There are two noteworthy points to be made about the children in classroom A, tangential to the cheating itself. The first is that they are obviously in terrible academic shape, which makes them the very children whom high-stakes testing is promoted as helping the most. The second point is that these students would be in for a terrible shock once they reached the seventh grade. All they knew was that they had been successfully promoted due to their test scores. (No child left behind, indeed.) They weren’t the ones who artificially jacked up their scores; they probably expected to do great in the seventh grade—and then they failed miserably. This may be the cruelest twist yet in high-stakes testing. A cheating teacher may tell herself that she is helping her students, but the fact is that she would appear far more concerned with helping herself.
An analysis of the entire Chicago data reveals evidence of teacher cheating in more than two hundred classrooms per year, roughly 5 percent of the total. This is a conservative estimate, since the algorithm was able to identify only the most egregious form of cheating—in which teachers systematically changed students’ answers—and not the many subtler ways a teacher might cheat. In a recent study among North Carolina schoolteachers, some 35 percent of the respondents said they had witnessed their colleagues cheating in some fashion, whether by giving students extra time, suggesting answers, or manually changing students’ answers.

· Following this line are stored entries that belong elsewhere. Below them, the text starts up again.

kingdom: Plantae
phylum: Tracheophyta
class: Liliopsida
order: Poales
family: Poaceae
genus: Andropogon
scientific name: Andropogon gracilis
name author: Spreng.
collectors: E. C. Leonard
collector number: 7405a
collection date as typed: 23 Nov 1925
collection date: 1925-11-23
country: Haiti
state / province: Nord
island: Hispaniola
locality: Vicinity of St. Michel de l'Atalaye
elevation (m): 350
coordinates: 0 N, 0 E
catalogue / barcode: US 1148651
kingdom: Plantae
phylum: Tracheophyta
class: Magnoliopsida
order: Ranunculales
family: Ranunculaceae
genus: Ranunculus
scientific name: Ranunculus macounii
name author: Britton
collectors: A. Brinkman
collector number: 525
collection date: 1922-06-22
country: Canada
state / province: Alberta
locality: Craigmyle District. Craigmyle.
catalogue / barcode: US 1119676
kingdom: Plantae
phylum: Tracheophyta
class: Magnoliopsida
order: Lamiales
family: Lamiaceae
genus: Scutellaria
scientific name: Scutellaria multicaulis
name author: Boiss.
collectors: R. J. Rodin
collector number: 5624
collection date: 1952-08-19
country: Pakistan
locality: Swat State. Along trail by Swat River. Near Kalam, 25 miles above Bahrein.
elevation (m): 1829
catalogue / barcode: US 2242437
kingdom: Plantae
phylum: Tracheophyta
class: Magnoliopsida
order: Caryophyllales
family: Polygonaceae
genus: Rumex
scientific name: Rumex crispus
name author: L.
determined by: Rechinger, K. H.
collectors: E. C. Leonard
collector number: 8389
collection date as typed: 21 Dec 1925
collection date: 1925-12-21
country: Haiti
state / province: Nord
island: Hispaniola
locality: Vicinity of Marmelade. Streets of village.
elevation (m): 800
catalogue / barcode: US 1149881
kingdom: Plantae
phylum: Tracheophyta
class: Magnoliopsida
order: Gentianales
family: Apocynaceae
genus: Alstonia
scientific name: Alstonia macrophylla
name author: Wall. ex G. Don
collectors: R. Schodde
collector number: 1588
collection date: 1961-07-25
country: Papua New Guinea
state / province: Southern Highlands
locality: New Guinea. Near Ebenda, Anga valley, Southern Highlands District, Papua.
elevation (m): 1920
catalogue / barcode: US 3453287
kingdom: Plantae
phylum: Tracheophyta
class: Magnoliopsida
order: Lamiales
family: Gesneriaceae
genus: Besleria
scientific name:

What are the characteristics of a cheating teacher? The Chicago data show that male and female teachers are about equally prone to cheating. A cheating teacher tends to be younger and less qualified than average. She is also more likely to cheat after her incentives change. Because the Chicago data ran from 1993 to 2000, it bracketed the introduction of high-stakes testing in 1996. Sure enough, there was a pronounced spike in cheating in 1996. Nor was the cheating random. It was the teachers in the lowest-scoring classrooms who were most likely to cheat. It should also be noted that the $25,000 bonus for California teachers was eventually revoked, in part because of suspicions that too much of the money was going to cheaters.
Not every result of the Chicago cheating analysis was so dour. In addition to detecting cheaters, the algorithm could also identify the best teachers in the school system. A good teacher’s impact was nearly as distinctive as a cheater’s. Instead of getting random answers correct, her students would show real improvement on the easier types of questions they had previously missed, an indication of actual learning. And a good teacher’s students carried over all their gains into the next grade.
Most academic analyses of this sort tend to languish, unread, on a dusty library shelf. But in early 2002, the new CEO of the Chicago Public Schools, Arne Duncan, contacted the study’s authors. He didn’t want to protest or hush up their findings. Rather, he wanted to make sure that the teachers identified by the algorithm as cheaters were truly cheating—and then do something about it.